Erst unmittelbar über unseren Köpfen schlug Len mit den Flügeln und landete so sanft auf dem Turm wie sonst auch.
Unser Anblick erstaunte ihn in keiner Weise. Er legte die Flügel an und kam zu mir.
»Weshalb hast du das gemacht?«, fragte ich leise.
Len zuckte nur die Schultern. »Wolltest du das denn nicht?«
Wie kam er denn darauf? Ich hatte die Stadt nicht selbst anzünden wollen – das war ja wohl was anderes. Aber einer musste es tun. Da hatte Len eben für mich entschieden.
Und er konnte für mich entscheiden, weil ich mich in der Tat nicht um diese Aufgabe gerissen hatte.

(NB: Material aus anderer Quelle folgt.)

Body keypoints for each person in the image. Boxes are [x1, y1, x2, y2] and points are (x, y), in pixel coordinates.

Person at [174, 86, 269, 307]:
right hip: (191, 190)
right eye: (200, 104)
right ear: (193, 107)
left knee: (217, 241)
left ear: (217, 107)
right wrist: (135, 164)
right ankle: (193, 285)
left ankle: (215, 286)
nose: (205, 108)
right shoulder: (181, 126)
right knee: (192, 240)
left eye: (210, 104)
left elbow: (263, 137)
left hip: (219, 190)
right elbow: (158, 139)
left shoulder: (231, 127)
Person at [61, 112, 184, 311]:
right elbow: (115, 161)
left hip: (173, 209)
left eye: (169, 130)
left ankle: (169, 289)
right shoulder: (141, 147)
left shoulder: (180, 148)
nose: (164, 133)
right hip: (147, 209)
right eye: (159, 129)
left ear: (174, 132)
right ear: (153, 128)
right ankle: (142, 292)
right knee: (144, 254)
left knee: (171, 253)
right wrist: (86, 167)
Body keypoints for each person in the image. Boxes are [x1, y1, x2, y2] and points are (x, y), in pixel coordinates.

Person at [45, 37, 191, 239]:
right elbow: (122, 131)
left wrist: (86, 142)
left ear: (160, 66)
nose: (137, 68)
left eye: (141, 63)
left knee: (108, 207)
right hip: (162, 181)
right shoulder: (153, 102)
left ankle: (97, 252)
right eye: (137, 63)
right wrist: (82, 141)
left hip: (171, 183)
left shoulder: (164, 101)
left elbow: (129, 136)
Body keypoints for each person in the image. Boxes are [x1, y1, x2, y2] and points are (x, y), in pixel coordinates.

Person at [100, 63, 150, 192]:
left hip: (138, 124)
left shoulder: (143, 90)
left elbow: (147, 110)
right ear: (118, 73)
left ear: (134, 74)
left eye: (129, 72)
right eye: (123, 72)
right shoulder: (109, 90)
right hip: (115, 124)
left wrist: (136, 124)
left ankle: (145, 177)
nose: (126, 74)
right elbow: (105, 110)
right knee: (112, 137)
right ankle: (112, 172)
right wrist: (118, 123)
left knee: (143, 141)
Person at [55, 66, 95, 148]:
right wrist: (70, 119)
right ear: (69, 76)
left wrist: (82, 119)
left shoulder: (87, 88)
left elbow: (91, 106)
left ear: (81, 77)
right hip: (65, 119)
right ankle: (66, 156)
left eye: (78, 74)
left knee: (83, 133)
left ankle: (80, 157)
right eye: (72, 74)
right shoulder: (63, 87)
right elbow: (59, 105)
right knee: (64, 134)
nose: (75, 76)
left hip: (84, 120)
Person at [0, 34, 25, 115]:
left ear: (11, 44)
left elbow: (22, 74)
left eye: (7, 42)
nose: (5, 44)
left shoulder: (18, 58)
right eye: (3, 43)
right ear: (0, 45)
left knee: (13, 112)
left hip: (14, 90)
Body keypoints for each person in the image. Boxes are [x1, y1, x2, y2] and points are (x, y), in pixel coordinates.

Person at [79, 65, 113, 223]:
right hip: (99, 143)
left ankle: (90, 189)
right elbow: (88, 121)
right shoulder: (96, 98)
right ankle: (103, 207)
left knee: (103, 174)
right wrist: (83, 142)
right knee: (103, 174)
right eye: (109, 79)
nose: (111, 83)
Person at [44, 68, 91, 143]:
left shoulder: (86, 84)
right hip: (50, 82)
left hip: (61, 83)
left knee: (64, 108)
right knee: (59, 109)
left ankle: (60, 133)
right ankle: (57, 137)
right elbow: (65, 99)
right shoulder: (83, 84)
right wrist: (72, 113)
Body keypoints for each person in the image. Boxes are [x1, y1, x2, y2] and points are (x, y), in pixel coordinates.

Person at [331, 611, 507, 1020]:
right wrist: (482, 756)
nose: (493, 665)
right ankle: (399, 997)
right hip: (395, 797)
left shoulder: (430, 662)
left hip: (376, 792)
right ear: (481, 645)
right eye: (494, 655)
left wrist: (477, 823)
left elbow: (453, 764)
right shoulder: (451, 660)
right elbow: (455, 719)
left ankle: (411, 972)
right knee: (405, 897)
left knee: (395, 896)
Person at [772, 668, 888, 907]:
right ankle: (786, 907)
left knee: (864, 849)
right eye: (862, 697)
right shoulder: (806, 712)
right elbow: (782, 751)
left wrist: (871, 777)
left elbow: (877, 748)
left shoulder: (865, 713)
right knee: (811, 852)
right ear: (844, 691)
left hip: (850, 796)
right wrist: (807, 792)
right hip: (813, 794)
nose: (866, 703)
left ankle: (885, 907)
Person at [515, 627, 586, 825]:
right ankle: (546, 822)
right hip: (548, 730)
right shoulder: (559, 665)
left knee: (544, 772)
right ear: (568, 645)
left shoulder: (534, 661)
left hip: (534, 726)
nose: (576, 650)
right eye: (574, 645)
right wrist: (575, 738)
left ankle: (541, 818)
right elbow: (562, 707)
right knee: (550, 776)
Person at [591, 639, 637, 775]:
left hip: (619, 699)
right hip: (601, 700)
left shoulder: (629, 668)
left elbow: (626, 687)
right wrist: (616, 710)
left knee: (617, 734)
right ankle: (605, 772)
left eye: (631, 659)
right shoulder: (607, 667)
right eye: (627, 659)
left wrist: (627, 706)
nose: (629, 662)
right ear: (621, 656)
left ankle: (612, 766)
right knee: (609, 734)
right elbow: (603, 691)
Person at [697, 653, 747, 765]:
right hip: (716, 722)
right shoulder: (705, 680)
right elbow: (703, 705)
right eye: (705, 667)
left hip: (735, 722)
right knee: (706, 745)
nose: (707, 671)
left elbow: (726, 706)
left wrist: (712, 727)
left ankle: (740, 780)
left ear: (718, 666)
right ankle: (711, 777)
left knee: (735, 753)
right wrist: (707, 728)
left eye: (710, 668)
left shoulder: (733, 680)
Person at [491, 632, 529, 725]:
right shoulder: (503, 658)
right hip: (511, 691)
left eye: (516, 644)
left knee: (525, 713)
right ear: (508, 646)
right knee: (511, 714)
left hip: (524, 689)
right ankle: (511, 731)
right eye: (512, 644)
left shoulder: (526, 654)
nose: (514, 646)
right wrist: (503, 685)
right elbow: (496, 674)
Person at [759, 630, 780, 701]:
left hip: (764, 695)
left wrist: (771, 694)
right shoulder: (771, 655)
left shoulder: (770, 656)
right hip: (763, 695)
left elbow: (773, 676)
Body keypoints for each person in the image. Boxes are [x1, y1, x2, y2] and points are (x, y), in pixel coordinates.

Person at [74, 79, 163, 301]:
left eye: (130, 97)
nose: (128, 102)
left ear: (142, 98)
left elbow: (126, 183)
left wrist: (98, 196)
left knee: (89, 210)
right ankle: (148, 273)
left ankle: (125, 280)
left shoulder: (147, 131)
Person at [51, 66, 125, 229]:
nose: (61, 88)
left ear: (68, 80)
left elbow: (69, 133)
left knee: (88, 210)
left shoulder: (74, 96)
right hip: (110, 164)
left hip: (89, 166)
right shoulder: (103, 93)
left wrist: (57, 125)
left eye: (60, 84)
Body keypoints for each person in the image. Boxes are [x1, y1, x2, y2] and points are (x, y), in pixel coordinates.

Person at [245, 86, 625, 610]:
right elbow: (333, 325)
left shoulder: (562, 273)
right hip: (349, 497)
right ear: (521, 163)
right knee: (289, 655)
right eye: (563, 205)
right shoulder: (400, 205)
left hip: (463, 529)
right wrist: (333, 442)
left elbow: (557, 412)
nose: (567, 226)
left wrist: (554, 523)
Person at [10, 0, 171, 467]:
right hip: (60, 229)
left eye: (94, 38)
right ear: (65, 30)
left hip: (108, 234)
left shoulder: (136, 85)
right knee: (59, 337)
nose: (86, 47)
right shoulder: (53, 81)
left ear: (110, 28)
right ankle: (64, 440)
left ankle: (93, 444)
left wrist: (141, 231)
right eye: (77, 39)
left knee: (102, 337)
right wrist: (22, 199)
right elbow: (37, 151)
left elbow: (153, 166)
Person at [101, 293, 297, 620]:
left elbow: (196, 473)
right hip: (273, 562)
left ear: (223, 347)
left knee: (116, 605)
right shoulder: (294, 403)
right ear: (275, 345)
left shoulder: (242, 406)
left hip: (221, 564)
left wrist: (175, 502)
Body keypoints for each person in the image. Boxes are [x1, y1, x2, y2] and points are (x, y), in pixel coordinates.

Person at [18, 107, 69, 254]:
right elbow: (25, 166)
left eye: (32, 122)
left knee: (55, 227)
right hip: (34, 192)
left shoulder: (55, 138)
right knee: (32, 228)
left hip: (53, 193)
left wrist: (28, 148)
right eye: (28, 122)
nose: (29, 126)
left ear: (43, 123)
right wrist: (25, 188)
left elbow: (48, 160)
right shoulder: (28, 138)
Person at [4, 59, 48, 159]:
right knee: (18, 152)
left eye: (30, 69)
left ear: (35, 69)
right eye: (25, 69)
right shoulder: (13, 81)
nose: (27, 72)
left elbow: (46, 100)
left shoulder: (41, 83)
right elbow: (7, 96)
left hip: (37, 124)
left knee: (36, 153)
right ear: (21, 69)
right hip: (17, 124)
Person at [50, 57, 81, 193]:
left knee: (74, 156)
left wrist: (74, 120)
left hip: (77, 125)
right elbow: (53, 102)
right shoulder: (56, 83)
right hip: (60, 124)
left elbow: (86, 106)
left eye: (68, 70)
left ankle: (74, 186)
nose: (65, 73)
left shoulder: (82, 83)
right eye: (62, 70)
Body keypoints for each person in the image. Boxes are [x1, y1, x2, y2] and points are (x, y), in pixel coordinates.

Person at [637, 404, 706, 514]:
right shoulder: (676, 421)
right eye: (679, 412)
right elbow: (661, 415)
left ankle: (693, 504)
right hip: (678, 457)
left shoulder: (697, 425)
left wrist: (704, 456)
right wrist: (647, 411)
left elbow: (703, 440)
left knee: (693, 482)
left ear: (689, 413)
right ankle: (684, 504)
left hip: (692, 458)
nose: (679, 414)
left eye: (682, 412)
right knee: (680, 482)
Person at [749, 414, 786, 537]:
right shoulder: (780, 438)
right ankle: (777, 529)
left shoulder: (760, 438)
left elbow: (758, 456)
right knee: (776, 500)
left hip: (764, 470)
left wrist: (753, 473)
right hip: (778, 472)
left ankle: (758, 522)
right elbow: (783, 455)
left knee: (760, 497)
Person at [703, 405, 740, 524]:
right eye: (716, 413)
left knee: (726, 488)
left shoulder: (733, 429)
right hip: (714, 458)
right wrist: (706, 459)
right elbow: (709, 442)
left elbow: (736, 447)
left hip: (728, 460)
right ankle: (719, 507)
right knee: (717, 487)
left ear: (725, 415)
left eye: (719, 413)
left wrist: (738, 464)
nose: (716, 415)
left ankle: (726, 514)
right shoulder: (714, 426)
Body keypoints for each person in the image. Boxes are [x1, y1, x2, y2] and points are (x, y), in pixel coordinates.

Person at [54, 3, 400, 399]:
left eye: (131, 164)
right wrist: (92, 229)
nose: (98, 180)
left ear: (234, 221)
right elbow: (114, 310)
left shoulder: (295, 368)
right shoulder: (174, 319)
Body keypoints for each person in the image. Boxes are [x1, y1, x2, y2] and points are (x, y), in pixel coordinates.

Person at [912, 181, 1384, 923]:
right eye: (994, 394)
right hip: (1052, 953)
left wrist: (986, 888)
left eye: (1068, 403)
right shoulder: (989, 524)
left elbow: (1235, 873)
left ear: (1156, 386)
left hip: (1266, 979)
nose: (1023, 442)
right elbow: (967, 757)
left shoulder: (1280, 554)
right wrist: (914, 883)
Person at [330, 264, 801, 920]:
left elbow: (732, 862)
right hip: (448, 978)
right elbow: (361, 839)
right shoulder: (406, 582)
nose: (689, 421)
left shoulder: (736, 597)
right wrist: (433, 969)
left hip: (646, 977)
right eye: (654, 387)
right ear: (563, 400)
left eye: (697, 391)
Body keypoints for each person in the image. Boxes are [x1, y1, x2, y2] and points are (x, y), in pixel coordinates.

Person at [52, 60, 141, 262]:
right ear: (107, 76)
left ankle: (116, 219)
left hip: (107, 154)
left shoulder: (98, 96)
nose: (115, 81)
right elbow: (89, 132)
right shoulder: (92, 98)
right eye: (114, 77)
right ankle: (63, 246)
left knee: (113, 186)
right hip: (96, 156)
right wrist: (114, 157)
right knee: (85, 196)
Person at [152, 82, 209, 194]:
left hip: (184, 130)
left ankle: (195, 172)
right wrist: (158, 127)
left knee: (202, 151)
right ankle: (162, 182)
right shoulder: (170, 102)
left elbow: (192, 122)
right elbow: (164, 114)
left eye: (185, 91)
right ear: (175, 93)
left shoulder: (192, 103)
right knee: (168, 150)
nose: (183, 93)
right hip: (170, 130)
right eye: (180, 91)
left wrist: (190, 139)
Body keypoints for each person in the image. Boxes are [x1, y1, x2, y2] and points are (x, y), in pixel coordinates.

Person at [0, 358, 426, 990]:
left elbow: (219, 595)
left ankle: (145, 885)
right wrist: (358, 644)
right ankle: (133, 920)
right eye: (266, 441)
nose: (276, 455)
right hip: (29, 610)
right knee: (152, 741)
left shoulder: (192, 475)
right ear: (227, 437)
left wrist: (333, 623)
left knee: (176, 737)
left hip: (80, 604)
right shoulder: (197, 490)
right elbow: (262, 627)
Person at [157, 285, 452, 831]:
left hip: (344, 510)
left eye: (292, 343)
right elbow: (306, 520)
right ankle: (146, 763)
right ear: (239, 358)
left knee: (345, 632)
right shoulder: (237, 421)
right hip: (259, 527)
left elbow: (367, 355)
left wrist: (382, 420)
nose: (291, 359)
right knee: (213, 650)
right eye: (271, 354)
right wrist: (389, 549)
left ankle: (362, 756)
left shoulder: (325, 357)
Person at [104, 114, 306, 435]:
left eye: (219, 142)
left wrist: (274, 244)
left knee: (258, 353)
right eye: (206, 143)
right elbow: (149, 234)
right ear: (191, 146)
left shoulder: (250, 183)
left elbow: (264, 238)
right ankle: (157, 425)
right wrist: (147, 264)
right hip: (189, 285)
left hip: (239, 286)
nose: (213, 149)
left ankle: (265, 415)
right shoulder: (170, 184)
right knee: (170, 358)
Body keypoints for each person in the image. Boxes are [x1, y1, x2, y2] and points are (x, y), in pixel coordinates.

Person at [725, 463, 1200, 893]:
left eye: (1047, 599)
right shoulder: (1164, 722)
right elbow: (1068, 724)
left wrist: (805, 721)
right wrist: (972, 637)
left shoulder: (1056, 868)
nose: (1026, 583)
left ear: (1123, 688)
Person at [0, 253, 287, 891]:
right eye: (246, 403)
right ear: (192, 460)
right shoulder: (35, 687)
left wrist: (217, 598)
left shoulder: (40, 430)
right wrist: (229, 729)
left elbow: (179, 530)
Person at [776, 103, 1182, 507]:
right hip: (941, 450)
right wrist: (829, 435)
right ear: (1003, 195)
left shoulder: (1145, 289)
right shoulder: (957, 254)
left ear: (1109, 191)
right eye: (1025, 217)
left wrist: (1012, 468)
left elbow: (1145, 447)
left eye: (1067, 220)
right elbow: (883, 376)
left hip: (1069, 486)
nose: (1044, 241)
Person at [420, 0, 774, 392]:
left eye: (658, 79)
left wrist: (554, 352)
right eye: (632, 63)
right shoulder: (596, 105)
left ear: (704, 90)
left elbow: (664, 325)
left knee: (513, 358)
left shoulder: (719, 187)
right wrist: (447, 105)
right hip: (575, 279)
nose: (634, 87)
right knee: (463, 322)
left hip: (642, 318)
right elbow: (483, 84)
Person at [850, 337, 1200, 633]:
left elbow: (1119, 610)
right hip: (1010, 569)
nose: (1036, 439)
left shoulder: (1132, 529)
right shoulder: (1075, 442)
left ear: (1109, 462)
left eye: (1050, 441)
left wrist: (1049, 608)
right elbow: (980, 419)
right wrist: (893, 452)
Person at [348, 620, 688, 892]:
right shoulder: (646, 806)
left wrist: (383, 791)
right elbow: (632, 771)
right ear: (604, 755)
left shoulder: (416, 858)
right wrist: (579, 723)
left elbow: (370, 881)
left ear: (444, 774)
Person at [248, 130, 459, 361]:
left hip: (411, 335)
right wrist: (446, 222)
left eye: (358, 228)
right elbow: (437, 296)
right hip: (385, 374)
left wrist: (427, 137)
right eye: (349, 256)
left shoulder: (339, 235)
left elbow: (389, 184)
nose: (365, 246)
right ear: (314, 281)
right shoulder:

»Wo sind die Flaschen?«, fragte der Kater in scharfem Ton.
Len wies mit einer unbestimmten Geste zum Himmel. »Da oben. Sie fallen noch. Der Wind ist stark. Keine Ahnung, wo sie runterkommen.«
Unwillkürlich trat ich einen Schritt von Len weg. Denn ich hatte mich erinnert, wer in so kurzen, abgehackten Sätzen sprach.
Lächelnd ließ Len den Blick zwischen dem Kater und mir hin- und hergleiten.
»Runter vom Turm«, sagte er. »Die Flaschen schlagen gleich auf. Nicht, dass wir sie abkriegen!«
Ich schüttelte nur den Kopf. Lens Gesicht sah ganz normal aus und bis auf seine Art zu sprechen schien er auch sonst der Alte zu sein. Trotzdem sah ich ihn mir lieber nicht mit dem Wahren Blick an.
»Wir müssen ins Haus«, wiederholte Len.
»Nein.« Ich brachte das Wort mit einer Erleichterung heraus, die mich überraschte, denn ich wusste nur zu gut, dass diese Entscheidung nicht klug war. Genauso gut wusste ich aber auch: Ich würde es mir nicht anders überlegen. »Ich bleibe hier.«
»Ich bleibe auch hier, Danka.« Gert legte mir die Hand auf die Schulter und warf mir dabei einen ernsten Blick zu.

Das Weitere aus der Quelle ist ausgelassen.